··· THE DATA ···

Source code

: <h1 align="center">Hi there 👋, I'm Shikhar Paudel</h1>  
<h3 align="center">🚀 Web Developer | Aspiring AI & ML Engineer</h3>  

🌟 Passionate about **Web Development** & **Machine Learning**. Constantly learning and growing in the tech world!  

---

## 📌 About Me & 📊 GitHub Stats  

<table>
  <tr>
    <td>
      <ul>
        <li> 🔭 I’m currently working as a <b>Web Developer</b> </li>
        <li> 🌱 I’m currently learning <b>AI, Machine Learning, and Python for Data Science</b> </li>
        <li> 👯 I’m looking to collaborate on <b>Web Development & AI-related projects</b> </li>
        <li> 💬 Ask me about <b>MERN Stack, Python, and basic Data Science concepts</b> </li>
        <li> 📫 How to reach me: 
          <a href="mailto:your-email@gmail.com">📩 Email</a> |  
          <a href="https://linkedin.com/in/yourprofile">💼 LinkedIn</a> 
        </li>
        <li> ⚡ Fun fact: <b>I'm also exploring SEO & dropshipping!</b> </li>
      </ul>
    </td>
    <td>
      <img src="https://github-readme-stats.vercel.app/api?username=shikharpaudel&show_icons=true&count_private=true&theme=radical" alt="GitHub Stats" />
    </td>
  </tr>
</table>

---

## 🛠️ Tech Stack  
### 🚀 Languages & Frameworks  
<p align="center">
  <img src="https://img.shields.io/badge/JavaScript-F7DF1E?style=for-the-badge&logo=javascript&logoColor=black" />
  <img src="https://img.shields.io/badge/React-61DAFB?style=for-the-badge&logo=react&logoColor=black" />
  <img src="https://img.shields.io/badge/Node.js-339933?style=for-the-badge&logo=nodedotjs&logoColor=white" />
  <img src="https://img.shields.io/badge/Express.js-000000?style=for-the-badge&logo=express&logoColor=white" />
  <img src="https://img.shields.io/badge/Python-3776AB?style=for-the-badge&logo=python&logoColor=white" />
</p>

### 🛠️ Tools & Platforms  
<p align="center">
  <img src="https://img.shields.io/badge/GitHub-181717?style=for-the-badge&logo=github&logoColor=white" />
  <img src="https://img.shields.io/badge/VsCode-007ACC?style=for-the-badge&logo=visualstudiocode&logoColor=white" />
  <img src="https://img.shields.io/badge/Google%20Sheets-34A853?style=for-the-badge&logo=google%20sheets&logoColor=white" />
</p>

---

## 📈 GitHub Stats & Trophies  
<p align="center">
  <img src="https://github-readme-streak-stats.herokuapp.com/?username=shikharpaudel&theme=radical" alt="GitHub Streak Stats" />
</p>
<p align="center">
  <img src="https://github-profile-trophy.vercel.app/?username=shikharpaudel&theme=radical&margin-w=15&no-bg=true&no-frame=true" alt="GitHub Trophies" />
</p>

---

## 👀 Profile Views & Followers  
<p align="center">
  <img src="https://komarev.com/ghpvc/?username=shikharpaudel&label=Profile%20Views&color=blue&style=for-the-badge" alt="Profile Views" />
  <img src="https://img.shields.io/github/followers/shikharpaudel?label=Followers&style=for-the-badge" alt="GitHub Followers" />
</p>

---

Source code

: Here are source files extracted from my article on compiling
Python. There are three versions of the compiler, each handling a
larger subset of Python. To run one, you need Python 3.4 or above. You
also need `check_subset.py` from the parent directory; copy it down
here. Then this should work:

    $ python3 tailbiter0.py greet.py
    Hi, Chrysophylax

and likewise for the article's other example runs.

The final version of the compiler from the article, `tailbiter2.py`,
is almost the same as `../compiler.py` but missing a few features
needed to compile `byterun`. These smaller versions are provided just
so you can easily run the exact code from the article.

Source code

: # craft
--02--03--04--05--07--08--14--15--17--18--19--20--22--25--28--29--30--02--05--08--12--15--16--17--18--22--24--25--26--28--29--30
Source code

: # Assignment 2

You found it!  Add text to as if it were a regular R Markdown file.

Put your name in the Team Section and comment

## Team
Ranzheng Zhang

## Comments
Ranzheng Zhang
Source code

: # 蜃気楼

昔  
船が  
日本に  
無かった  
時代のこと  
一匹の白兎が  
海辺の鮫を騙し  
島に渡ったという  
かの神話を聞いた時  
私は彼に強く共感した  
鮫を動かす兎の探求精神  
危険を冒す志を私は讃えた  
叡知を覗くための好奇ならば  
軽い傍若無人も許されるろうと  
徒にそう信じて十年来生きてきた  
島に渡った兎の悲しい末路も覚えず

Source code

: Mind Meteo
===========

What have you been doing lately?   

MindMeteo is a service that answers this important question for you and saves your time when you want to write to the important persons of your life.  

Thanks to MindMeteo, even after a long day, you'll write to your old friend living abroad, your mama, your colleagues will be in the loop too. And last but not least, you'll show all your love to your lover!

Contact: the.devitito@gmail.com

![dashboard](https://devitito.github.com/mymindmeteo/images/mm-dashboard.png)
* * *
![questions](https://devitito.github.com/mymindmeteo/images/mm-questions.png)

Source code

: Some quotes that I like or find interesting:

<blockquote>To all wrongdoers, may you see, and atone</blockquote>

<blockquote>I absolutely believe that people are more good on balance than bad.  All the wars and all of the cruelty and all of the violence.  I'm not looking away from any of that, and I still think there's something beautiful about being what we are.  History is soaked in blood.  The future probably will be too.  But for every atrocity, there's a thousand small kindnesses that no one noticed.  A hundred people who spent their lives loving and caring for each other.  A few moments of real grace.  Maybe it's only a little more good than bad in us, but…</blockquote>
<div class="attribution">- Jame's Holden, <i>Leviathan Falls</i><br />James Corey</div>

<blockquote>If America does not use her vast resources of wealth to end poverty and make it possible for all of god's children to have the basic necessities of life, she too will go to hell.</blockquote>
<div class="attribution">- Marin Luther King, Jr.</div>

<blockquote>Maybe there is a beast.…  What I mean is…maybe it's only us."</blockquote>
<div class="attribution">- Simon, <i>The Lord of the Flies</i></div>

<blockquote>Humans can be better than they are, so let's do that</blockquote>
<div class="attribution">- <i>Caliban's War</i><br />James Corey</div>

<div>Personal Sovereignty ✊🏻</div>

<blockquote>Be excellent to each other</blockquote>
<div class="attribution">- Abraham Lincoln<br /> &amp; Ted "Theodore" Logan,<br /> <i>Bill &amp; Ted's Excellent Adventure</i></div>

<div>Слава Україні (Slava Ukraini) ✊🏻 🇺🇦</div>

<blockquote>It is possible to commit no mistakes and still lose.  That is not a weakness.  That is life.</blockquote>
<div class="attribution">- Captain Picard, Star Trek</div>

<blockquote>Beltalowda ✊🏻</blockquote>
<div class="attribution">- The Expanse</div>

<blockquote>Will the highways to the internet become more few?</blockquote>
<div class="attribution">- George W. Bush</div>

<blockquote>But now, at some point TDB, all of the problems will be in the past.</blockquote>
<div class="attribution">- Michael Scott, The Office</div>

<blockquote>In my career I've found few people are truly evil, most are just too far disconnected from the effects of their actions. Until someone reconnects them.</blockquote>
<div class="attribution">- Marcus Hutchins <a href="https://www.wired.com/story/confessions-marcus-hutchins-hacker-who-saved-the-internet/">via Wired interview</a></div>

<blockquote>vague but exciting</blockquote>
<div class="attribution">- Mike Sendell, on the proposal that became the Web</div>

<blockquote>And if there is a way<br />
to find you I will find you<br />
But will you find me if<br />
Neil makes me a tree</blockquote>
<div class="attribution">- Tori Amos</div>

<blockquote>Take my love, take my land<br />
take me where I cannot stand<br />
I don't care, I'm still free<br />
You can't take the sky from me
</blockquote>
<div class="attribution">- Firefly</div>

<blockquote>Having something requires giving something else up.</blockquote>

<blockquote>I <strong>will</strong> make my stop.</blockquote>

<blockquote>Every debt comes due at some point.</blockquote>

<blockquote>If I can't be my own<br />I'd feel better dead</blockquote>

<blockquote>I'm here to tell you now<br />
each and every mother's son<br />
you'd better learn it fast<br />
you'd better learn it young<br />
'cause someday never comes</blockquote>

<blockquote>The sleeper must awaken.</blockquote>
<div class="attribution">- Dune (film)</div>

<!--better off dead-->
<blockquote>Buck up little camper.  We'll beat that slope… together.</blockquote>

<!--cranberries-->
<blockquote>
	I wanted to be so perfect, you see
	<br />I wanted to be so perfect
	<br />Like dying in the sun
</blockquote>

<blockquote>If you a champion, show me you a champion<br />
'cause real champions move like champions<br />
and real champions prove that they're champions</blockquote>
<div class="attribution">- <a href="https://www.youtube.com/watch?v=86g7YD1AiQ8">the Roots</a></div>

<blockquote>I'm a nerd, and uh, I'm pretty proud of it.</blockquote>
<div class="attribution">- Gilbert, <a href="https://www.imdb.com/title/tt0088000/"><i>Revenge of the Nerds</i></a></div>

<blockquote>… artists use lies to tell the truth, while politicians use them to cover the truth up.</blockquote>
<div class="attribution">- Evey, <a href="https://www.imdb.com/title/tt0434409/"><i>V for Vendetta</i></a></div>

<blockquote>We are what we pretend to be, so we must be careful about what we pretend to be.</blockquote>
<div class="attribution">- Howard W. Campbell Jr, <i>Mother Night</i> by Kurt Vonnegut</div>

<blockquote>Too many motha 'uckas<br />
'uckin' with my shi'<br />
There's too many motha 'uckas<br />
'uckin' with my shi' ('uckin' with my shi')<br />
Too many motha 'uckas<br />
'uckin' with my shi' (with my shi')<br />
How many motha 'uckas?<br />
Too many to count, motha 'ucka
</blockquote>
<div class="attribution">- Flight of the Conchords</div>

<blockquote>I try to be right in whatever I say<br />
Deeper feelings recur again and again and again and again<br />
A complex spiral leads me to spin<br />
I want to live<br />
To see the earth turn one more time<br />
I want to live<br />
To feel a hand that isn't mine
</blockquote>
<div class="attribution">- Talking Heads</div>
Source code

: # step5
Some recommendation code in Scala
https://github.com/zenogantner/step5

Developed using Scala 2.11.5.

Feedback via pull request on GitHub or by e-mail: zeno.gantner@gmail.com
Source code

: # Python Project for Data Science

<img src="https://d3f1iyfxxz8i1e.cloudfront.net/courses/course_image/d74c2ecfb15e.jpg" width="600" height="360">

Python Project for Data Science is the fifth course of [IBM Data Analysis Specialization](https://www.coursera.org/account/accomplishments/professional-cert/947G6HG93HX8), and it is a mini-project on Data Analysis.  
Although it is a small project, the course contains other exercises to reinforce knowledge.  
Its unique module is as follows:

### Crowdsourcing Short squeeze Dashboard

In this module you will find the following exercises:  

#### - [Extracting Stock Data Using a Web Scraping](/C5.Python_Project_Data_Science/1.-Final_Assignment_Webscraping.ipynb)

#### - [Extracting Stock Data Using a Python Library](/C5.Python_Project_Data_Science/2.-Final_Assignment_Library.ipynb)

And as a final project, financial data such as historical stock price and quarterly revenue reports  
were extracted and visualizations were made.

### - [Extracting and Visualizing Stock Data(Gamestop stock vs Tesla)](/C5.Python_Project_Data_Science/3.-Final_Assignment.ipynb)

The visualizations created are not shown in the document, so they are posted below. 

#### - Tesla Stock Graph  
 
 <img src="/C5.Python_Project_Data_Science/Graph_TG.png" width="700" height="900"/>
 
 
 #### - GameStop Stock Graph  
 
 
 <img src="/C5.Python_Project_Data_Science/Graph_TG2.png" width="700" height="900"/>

···

▶ **AIM OF THE EXERCISE**:
Show each line of the records above that contains the string "mymindmeteo", copying every such line in full. The match is case-sensitive.

▶ **TASK ANSWER**:
![dashboard](https://devitito.github.com/mymindmeteo/images/mm-dashboard.png)
![questions](https://devitito.github.com/mymindmeteo/images/mm-questions.png)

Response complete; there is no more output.